* Supplied text:
This Week in Barrons – 8-14-2016:
Wow … What a Day / Week /
Month.
Thoughts:
According to PNC’s chief
economist, August can be summed up in one word: “sideways”. A 30-economist panel was surveyed and predicted
that 2016 would end with: Inflation at 2.0%, Unemployment at 4.7%, GDP at 1.8%,
Oil at $49 per barrel, Gold at $1,450 per ounce, and the S&P shedding about
30 points to end the year at 2150. Some
saw aggressive monetary easing by the ECB taking the Euro down to 95 cents, and
forecasting oil at $55/barrel due to Iran’s production capacity being too
optimistic. The common sentiment was
that there’s an “oversupply of everything” – from liquidity to debt to cheap
labor. These oversupplies have helped to
elongate economic cycles, and have broken down traditional connections between
many indicators. The same 30-economist
panel believes that increased market volatility comes with central bankers bumping
up against the limits of monetary policy.
The economists also cited
that over the past year investors have pulled $317B from actively managed funds
and put $374B into passively managed funds. Thirty years ago passive funds accounted for
1% of managed assets, and today they are 35%. Remember, there is a
tremendous amount of risk in a ‘crowded trade’.
In 1999, the ‘crowded (risky) trade’ was the dot.com bubble stocks. In 2007, the ‘crowded (risky) trade’ was all
financial companies tied to real estate.
Today, the ‘crowded (risky) trade’ is in low-volatility, income
oriented, passive strategies. Now-a-days
market pundits recommend higher yielding dividend stocks, because historically
they have held up better in a downturn. Unfortunately, historically these stocks
were NOT the ‘crowded trade’. Today
these stocks are SO ‘crowded’ that respected funds like Vanguard are closing
their doors to new investors.
The 30-economists also
pointed out that there is something fishy going on in the U.S. credit markets,
and it may give stocks a temporary boost.

* Written problem 1: Which lines of the rows below contain the string "alto"? Report each of those lines in full.

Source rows
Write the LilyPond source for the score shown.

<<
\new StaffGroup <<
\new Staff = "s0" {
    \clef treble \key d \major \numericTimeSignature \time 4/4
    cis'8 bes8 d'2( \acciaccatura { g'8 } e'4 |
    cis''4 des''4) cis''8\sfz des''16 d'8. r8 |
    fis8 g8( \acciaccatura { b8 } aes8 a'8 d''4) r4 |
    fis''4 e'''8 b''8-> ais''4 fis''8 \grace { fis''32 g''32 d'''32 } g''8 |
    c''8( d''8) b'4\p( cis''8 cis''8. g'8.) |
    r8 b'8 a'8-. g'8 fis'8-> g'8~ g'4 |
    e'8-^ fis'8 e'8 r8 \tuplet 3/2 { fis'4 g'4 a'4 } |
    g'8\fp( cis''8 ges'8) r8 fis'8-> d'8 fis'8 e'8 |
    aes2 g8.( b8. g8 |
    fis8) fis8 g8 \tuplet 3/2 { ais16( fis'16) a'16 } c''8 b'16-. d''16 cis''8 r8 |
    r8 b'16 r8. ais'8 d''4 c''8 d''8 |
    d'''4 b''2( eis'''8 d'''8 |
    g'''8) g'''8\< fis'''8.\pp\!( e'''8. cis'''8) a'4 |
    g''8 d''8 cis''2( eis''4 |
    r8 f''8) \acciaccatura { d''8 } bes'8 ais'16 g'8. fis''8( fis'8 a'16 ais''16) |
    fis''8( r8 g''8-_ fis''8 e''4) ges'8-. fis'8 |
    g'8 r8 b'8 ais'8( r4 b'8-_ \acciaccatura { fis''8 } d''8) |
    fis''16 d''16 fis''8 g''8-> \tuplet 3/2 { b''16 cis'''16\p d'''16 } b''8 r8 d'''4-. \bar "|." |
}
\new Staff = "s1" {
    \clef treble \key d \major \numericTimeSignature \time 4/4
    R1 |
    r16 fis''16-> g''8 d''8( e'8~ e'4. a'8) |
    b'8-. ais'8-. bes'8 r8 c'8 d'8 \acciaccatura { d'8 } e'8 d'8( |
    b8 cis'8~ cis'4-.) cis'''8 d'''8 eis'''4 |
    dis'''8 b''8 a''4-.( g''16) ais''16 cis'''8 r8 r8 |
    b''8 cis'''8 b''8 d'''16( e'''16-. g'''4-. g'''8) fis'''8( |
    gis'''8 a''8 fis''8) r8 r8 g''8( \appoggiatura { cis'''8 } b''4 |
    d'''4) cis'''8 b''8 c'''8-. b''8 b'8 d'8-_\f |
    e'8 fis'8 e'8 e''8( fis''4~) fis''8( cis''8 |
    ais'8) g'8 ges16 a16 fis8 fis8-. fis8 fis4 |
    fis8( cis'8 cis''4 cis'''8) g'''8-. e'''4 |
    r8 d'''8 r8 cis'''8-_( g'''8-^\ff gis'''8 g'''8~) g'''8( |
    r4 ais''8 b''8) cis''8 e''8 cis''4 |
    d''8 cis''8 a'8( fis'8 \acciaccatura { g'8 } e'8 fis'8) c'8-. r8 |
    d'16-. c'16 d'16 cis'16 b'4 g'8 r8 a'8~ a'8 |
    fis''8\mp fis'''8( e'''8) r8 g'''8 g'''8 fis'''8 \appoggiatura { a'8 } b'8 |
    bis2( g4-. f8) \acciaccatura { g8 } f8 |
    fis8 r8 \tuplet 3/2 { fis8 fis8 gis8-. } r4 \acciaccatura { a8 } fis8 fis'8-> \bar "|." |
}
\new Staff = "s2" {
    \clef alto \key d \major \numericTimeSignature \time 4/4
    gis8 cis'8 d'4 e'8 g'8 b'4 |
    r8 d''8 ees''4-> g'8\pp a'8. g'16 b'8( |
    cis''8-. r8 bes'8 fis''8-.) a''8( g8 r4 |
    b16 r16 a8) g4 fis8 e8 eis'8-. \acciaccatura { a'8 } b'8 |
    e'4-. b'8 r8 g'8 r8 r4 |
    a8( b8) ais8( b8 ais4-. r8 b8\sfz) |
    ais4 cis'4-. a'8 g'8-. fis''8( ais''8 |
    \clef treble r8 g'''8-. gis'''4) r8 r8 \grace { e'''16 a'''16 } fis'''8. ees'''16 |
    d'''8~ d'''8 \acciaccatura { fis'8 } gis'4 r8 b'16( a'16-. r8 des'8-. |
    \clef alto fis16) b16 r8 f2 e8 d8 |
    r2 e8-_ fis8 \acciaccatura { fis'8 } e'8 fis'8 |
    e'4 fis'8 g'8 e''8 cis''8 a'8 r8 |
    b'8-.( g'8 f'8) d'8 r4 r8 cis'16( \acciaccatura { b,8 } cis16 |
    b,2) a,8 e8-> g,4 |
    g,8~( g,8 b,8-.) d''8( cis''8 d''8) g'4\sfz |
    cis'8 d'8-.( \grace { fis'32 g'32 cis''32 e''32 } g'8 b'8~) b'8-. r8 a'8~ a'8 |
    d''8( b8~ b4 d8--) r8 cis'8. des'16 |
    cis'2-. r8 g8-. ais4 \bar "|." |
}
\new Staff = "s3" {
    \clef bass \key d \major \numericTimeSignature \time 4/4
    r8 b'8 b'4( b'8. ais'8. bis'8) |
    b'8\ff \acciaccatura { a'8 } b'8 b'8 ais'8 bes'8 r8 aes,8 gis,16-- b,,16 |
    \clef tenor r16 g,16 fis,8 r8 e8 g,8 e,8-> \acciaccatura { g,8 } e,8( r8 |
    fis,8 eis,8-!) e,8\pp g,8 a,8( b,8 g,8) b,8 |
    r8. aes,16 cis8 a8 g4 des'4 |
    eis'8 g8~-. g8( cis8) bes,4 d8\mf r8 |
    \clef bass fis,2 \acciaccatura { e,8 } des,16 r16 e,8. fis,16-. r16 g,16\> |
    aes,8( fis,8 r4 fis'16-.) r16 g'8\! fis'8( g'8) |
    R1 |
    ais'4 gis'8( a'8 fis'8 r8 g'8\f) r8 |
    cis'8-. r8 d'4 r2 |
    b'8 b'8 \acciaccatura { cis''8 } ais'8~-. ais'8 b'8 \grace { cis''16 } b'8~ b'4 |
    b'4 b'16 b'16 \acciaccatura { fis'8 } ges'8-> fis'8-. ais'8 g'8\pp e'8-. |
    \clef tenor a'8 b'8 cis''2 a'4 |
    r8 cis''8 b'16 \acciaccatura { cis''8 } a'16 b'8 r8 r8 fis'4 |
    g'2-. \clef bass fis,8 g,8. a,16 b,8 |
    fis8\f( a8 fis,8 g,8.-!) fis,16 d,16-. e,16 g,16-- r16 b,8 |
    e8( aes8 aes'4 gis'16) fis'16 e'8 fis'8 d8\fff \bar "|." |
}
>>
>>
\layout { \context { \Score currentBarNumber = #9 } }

* Written problem 2: According to the market commentary, why do market pundits now recommend higher-yielding dividend stocks?

* Correct result 1:
    \clef alto \key d \major \numericTimeSignature \time 4/4
    \clef alto fis16) b16 r8 f2 e8 d8 |

* Correct result 2: Market pundits recommend them because, historically, these stocks have held up better in a downturn.